Passionné de cinéma depuis toujours (amateur, chroniqueur, auteur), pionnier (avec Raymond Queneau et Jacques Audiberti) de la science-fiction en France, Boris Vian a écrit sur cet art (quand il n'est pas un commerce) et sur ce genre (propre à revivifier notre imaginaire), et aussi sur le jazz au cinéma, des pages brûlantes autant qu'expertes.
Leur vigueur et leur rigueur sont inentamées.
Banalité aujourd'hui de dire qu'il était « en avance sur son temps » ;
assurément, il est en plein dans le nôtre et, sans doute, dans celui qui commence.
Entrelardant ses réflexions et commentaires, à la fois caustiques et allègres, quelques synopsis savoureux de films attestent qu'avec Boris Vian, dans le burlesque ou la comédie, dans le policier ou le drame et même dans le sentiment, on ne s'ennuie jamais.

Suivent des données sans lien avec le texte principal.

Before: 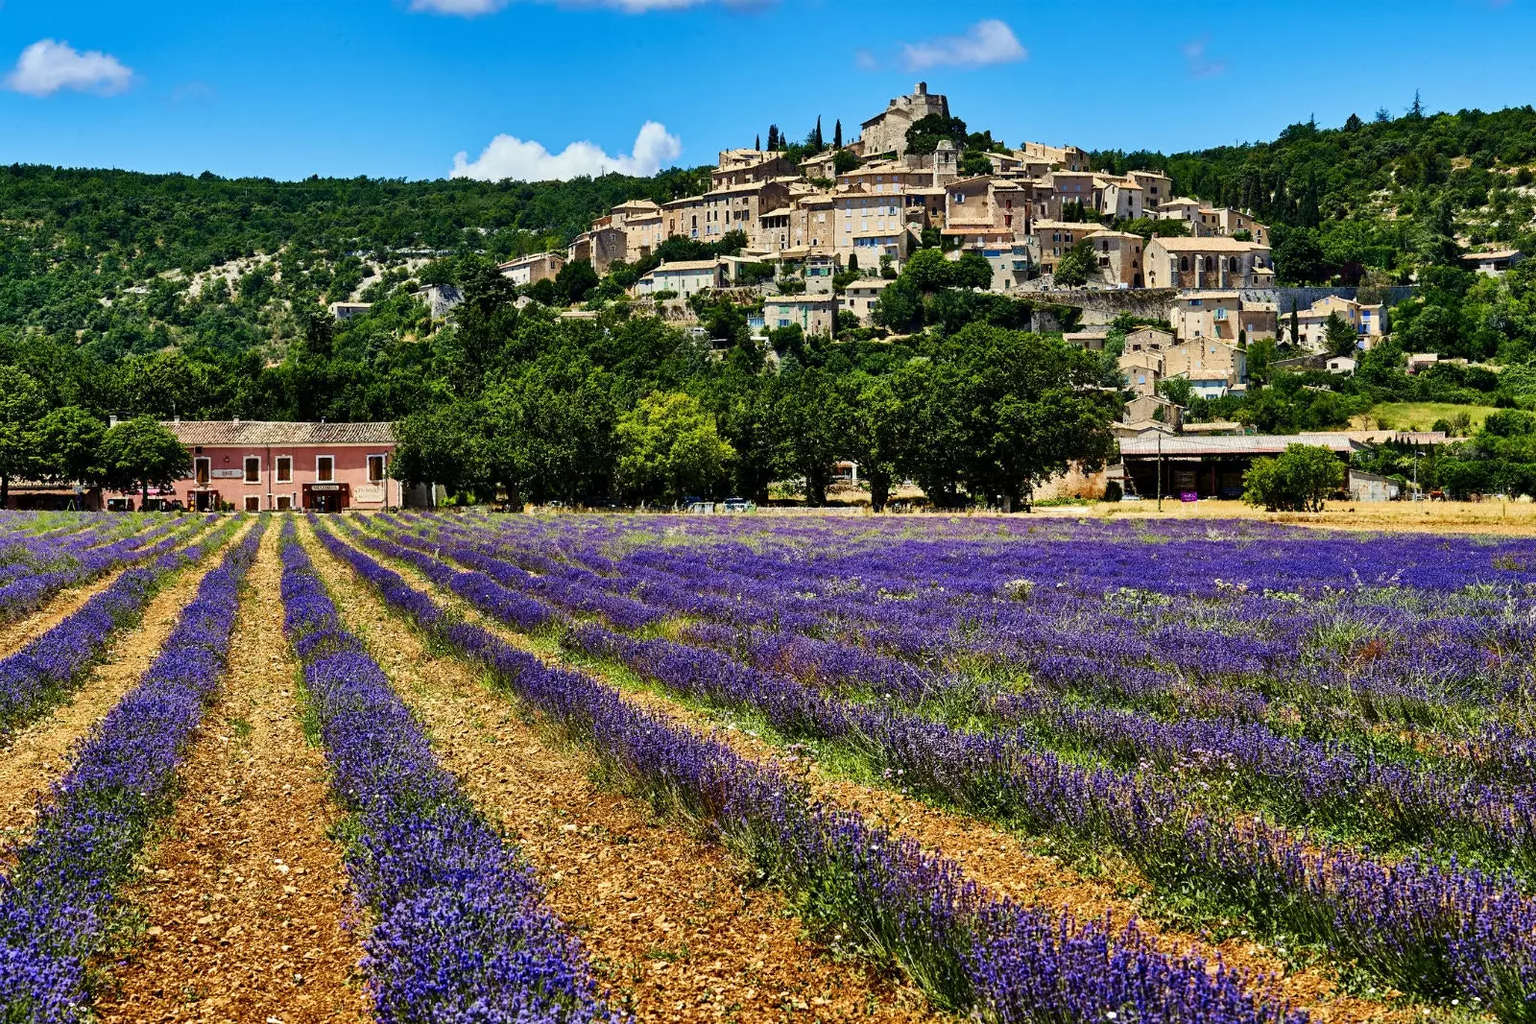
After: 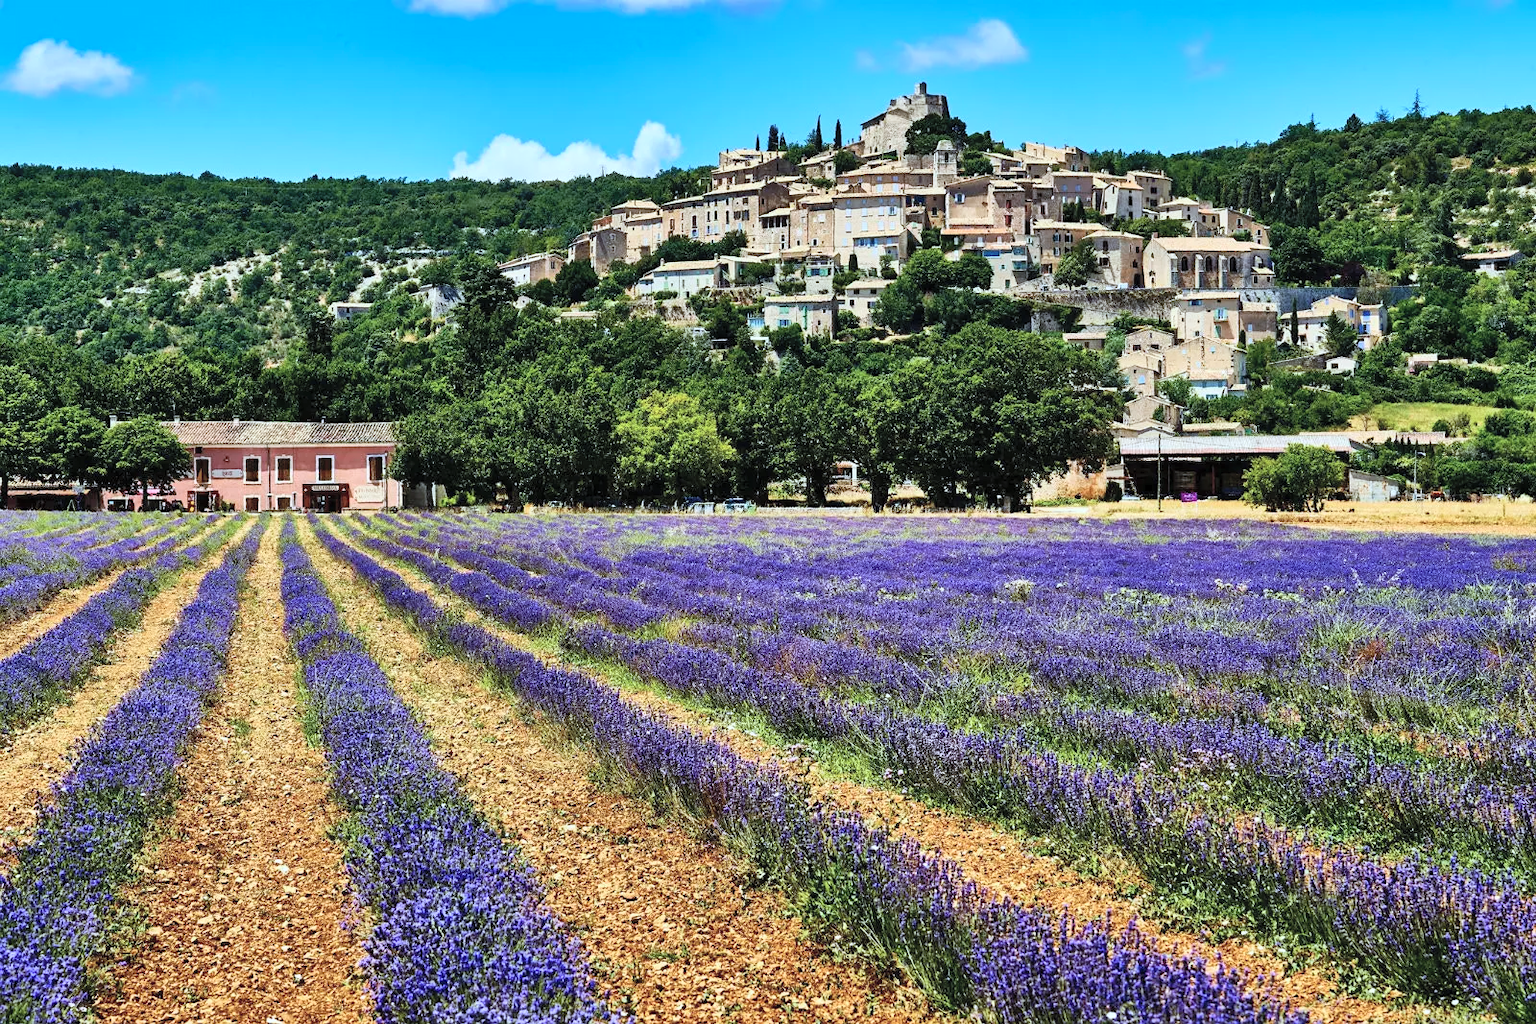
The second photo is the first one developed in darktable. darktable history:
contrast brightness saturation: contrast 0.137, brightness 0.229
color correction: highlights a* -3.79, highlights b* -11.05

Fiction 290. Jean-Marc Gouanvic débutait son étude sur Boris Vian et la science-fiction en ces termes : « C'est avec raison que l'on considère Boris Vian comme l'un des propagateurs les plus éclairés et les plus actifs de la science-fiction américaine dans les années 50 (...) Ses articles sont tenus pour des contributions importantes à la présentation du genre. »

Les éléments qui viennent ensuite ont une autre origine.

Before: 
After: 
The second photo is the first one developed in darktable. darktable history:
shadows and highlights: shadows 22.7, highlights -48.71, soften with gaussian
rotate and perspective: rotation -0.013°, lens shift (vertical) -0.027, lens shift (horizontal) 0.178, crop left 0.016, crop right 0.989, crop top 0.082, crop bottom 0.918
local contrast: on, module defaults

Les voici, ces écrits plus ou moins mythiques, réunis par Noël Arnaud et accouplés avec ceux que le grand Boris a consacrés au cinéma (Le tout entrelardé de quelques synopsis de films, jamais tournés hélas). Ainsi on trouvera dans ce volume le fameux Un nouveau genre littéraire : la science-fiction, article paru dans le numéro d'octobre 1951 des Temps Modernes et écrit avec la collaboration de Stephen Spriel alias Michel Pilotin ; Aimez-vous la science-fiction ? daté de novembre 1953 (dans La gazette de Lauzanne) où Vian annonce, sans la nommer, la création de notre revue ; Paris le 15 décembre 1999, l'une des deux nouvelles de SF écrites par l'auteur (l'autre étant Le danger des classiques rééditée dans Le grandiose avenir, anthologie de la SF française des années 50 — Seghers) ; Architecture et Science-Fiction conférence prononcée à la Maison des Beaux Arts en 1958 et reprise au Collège de Pataphysique, et l'intégrale de Pierre Kast et Boris Vian s'entretiennent de la science-fiction, dont un extrait était déjà paru dans le numéro d'août 69 du Magazine Littéraire consacré à la SF 1.

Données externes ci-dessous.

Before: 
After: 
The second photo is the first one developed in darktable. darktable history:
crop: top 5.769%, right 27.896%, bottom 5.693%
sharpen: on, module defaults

De par sa formation de Centralien, Boris Vian avait tendance à accentuer le côté scientifique et prophétique 2 de la SF, négligeant l'influence des sciences humaines sur le genre qui nous intéresse. Mais plus de vingt ans après, l'ensemble des propos de Vian se révèle toujours aussi pertinent. Ainsi ses définitions : « La science-fiction c'est un dépaysement de la logique, c'est un changement de logique » ou encore « La SF est une nouvelle mystique ; pour une raison simple : c'est la résurrection de la poésie épique » ; ses réflexions sur le cinéma de SF : « L'esprit même de la fiction scientifique, l'esprit même de l'aventure scientifique est un esprit qui est lié à un renouvellement complet des schémas, un renouvellement complet des thèmes, un renouvellement complet des situations dans les films, et que ce n'est pas obligatoirement dans le Châtelet ; il ne s'agit pas obligatoirement de faire Ben Hur dans les étoiles » 3 ; sa conception de l'auteur de SF « dernier des moralistes et prophète barbu ». Quant au mépris dans lequel était tenu la SF par l'intelligentzia littéraire et non scientifique, mépris que dénonçait violemment Vian, il est toujours là, fidèle au poste !
Notes :
1. Entretien paru aussi intégralement dans le numéro 8/9 de la revue Obliques et dans Futurs n° 4. 2. Par 3 fois, dans 3 articles différents, on a droit a l'histoire de Deadline, la nouvelle de Cleve Cartmill parue dans Astounding en mars 1944 et qui prédisait, avec force détails, la future bombe atomique. 3. Pan dans la gueule à Star Wars ! !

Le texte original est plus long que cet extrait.